So my sister has a blog (http://hmmthatsinteresting.blogspot.com ) and I have been too lazy to put a link to it however, her blog about Helena not being home made me think. It all started with the comment I left her:
Sister of mine, you have moved into the world of social behaviour! I am so proud of you! j/k. Glad to see you are following the natural progression of growing up...Helena isn't home, its where you grew up, where your memories are. It isn't even comfortable, its soothing... knowing that it will always be there even if you move. So keep growing exploring and plant seed everywhere...someday they'll grow into roots and you'll stay planted.
It got me thinking. How did I grow out of Helena, or better yet, did I grow out of Helena? Maybe it was Helena that grew up and not me...but due to observation I doubt that. My dad once said something to me and I think for many it holds true "Helena sucks so bad, it will suck you right back." Fortunately for me I have never been back for over 3 months at a go, but that doesn't mean that I don't miss it. Living 3000 miles away has made me remember what I do love about MT, and why I love going back. Moutains, snow, forrests, fresh air, sun, beautiful sunsets. All of those things are memories I have, with each word I can think of a happy memory, and that is why its good to go back to Helena. What kid from Helena hasn't experienced the Parrot, or the Ox? You say those words and any true Helenan has some memory if not many memories of that place. It great.

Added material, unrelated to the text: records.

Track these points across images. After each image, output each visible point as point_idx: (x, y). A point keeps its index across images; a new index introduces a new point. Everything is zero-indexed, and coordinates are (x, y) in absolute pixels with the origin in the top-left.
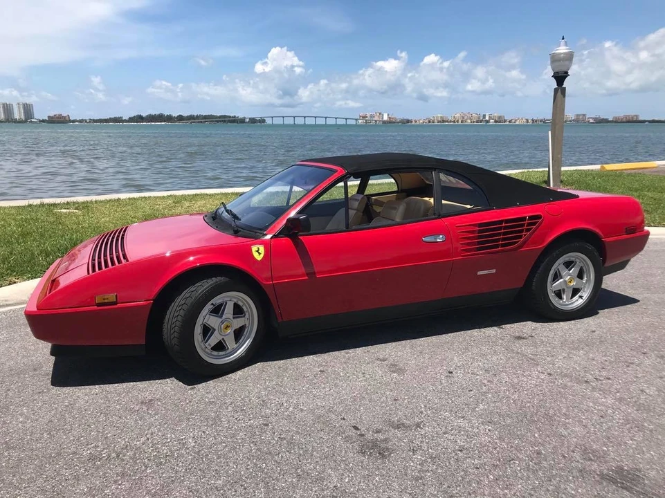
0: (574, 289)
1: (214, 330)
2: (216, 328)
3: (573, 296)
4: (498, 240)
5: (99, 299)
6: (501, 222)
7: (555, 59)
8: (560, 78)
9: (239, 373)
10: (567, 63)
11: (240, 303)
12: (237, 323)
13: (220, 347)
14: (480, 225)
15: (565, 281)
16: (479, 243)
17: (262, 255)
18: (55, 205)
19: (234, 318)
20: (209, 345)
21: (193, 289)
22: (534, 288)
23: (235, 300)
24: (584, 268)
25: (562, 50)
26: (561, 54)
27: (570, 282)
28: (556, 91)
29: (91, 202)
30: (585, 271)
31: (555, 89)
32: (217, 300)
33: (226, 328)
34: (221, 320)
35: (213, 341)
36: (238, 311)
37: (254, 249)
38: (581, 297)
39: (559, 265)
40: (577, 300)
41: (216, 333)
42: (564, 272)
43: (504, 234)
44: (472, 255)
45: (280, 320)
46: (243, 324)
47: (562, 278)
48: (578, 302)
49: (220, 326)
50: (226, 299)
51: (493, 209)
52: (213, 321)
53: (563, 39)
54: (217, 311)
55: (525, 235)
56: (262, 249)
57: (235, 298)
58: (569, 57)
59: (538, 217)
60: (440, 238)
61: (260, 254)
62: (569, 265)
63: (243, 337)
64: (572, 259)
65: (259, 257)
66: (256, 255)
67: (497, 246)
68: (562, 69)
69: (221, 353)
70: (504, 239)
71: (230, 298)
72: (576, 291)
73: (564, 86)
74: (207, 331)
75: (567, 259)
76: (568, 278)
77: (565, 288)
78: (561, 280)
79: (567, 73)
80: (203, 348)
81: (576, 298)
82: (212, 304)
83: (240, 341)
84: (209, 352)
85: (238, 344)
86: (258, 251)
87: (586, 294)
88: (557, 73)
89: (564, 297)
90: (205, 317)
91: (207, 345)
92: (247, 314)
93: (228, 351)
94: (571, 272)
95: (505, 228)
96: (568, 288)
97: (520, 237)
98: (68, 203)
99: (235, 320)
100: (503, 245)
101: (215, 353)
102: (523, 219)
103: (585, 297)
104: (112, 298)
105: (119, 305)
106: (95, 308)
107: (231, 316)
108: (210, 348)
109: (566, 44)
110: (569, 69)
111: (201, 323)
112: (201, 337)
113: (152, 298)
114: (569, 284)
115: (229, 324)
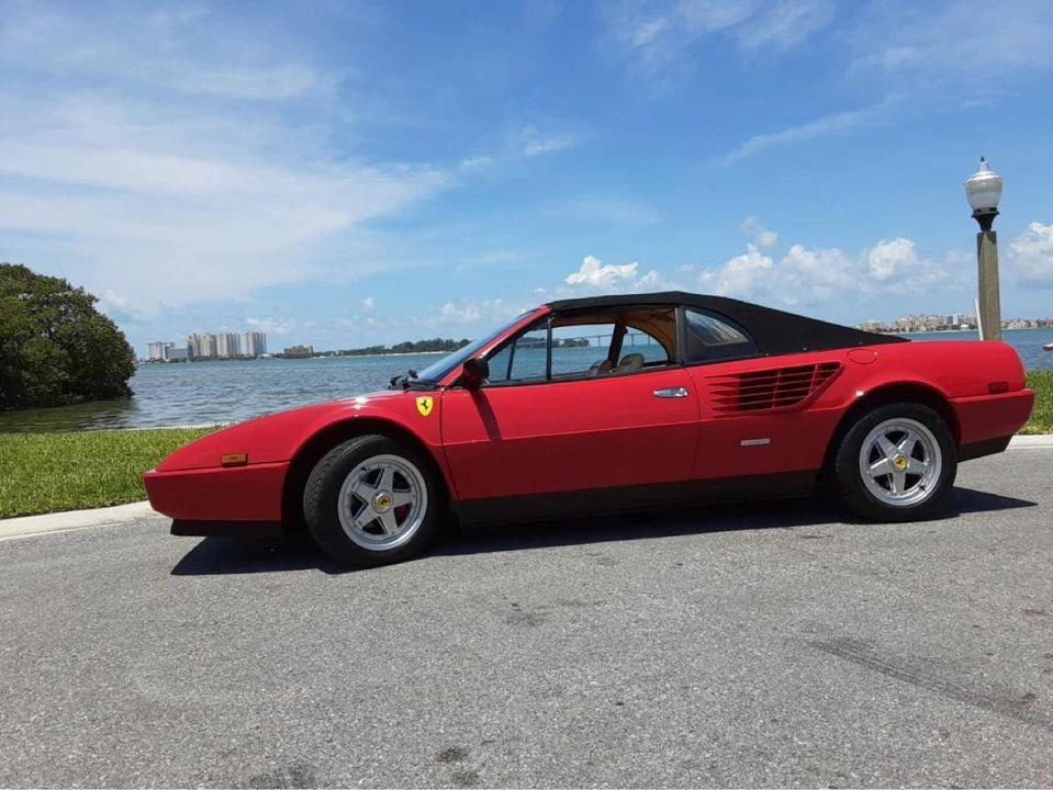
0: (907, 474)
1: (367, 504)
2: (369, 501)
3: (907, 487)
4: (770, 397)
5: (225, 458)
6: (774, 372)
7: (973, 190)
8: (985, 218)
10: (993, 195)
11: (403, 473)
12: (401, 499)
13: (375, 528)
14: (743, 376)
15: (890, 462)
16: (741, 400)
17: (429, 410)
19: (394, 491)
20: (360, 524)
21: (340, 447)
22: (837, 470)
23: (397, 468)
24: (923, 443)
25: (984, 175)
26: (982, 181)
27: (899, 463)
28: (980, 237)
30: (925, 448)
31: (979, 235)
32: (371, 463)
33: (383, 504)
34: (376, 491)
35: (366, 517)
36: (400, 483)
37: (420, 401)
38: (922, 488)
39: (876, 435)
40: (917, 493)
41: (369, 508)
42: (888, 447)
43: (781, 388)
44: (731, 416)
45: (455, 498)
46: (408, 502)
47: (885, 457)
48: (916, 495)
49: (374, 499)
50: (383, 466)
51: (765, 356)
52: (365, 492)
53: (983, 160)
54: (372, 479)
55: (813, 390)
56: (430, 402)
57: (395, 464)
58: (996, 186)
59: (836, 365)
60: (682, 392)
61: (426, 407)
62: (895, 437)
63: (407, 521)
64: (901, 429)
65: (425, 412)
66: (421, 409)
67: (769, 405)
68: (984, 203)
69: (376, 537)
70: (779, 396)
71: (390, 463)
72: (911, 480)
73: (992, 229)
74: (357, 505)
75: (892, 429)
76: (896, 457)
77: (893, 472)
78: (885, 460)
79: (994, 209)
80: (353, 528)
81: (915, 489)
82: (363, 469)
83: (404, 523)
84: (360, 532)
85: (400, 527)
86: (424, 404)
87: (930, 484)
88: (979, 210)
89: (893, 486)
90: (352, 484)
91: (356, 522)
92: (413, 489)
93: (387, 536)
94: (900, 447)
95: (783, 380)
96: (896, 472)
97: (806, 393)
99: (395, 495)
100: (778, 404)
101: (368, 535)
102: (811, 368)
103: (930, 487)
104: (242, 458)
105: (249, 467)
106: (222, 469)
107: (390, 488)
108: (361, 527)
109: (988, 168)
110: (997, 204)
111: (348, 492)
112: (348, 512)
113: (289, 458)
114: (899, 466)
115: (388, 500)
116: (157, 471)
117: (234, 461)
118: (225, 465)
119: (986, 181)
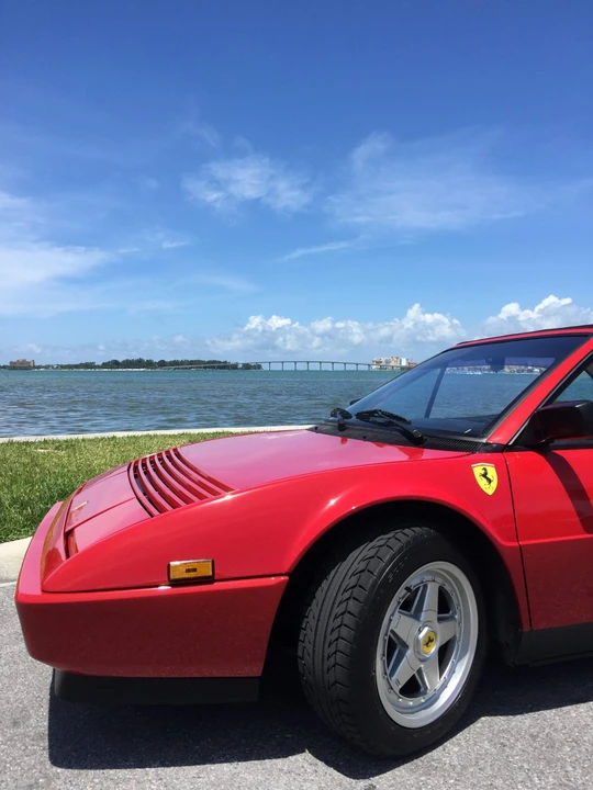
1: (406, 646)
2: (410, 643)
5: (176, 571)
12: (445, 632)
17: (494, 484)
19: (440, 620)
20: (398, 682)
23: (441, 581)
29: (77, 440)
32: (413, 580)
33: (427, 644)
34: (419, 624)
35: (403, 674)
36: (445, 605)
37: (478, 470)
41: (409, 652)
45: (526, 628)
46: (452, 635)
49: (416, 638)
50: (426, 579)
56: (492, 472)
57: (441, 575)
61: (490, 481)
65: (487, 489)
66: (482, 482)
74: (395, 647)
80: (386, 691)
82: (407, 588)
84: (397, 698)
85: (442, 678)
86: (485, 475)
91: (393, 681)
92: (458, 612)
98: (45, 441)
99: (440, 627)
101: (405, 701)
104: (205, 568)
105: (217, 586)
106: (169, 588)
107: (434, 615)
108: (398, 688)
112: (382, 666)
115: (433, 636)
116: (38, 591)
117: (192, 575)
118: (175, 583)
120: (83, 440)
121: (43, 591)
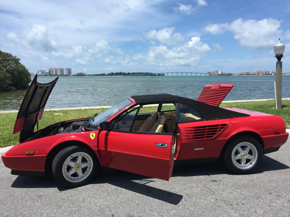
0: (247, 159)
1: (73, 168)
2: (73, 167)
3: (246, 163)
4: (204, 135)
5: (27, 153)
6: (206, 126)
7: (276, 49)
8: (279, 57)
9: (83, 187)
10: (282, 51)
11: (85, 157)
12: (84, 165)
13: (75, 175)
14: (196, 128)
15: (242, 156)
16: (195, 136)
17: (94, 137)
18: (55, 111)
19: (82, 163)
20: (70, 174)
21: (64, 150)
22: (225, 158)
24: (252, 150)
25: (279, 44)
26: (278, 46)
27: (244, 156)
28: (277, 63)
29: (69, 110)
30: (253, 151)
31: (277, 62)
32: (74, 155)
33: (77, 167)
34: (76, 164)
35: (72, 172)
36: (84, 160)
37: (91, 134)
38: (251, 163)
39: (238, 147)
41: (73, 169)
42: (241, 151)
43: (208, 132)
44: (192, 141)
45: (102, 165)
46: (87, 166)
48: (249, 166)
49: (75, 166)
50: (78, 155)
51: (204, 121)
52: (72, 164)
53: (279, 40)
54: (74, 160)
55: (218, 133)
56: (94, 135)
57: (83, 155)
58: (283, 48)
59: (226, 125)
61: (93, 137)
62: (243, 148)
63: (86, 172)
64: (246, 145)
65: (92, 138)
66: (91, 137)
67: (204, 137)
68: (279, 53)
69: (76, 178)
70: (207, 134)
71: (80, 155)
72: (248, 161)
73: (281, 61)
74: (69, 168)
75: (243, 145)
76: (243, 154)
77: (242, 158)
78: (240, 155)
79: (282, 55)
80: (67, 175)
81: (249, 164)
82: (72, 157)
83: (85, 173)
84: (70, 177)
85: (84, 174)
86: (92, 136)
88: (278, 55)
89: (242, 163)
90: (68, 162)
91: (69, 174)
92: (88, 162)
93: (79, 177)
94: (245, 151)
95: (208, 129)
97: (216, 134)
98: (60, 111)
99: (82, 164)
100: (206, 137)
101: (73, 178)
102: (218, 125)
103: (253, 163)
104: (32, 152)
105: (35, 156)
106: (25, 156)
107: (80, 162)
108: (70, 175)
109: (281, 42)
110: (283, 53)
111: (66, 164)
112: (66, 171)
113: (47, 153)
114: (244, 157)
115: (79, 166)
116: (5, 155)
117: (29, 153)
118: (27, 155)
119: (280, 46)
120: (71, 110)
121: (6, 155)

But now I think and reflect to my current life, my home since I was 18 has been Seattle, Galway Ireland, San Diego, Derry Ireland, and I am sure there may be a few more before my roots grow and keep me stationary. I am not anticipating where that will be, I know God has plans and its my job to follow, and that is just what I have been doing. But the one constant that remains is Helena and my friends and family. The one thing I long for most (well 2 things) are friends/family and Montana. Its in my heart and in my soul. It has made me the person I am today and for that I am thankful, but its now my time to venture out into this wild world and create a home for my children to be that will someday be there place of soothing, and serenity. Until then, I hope my adventures continue to occur.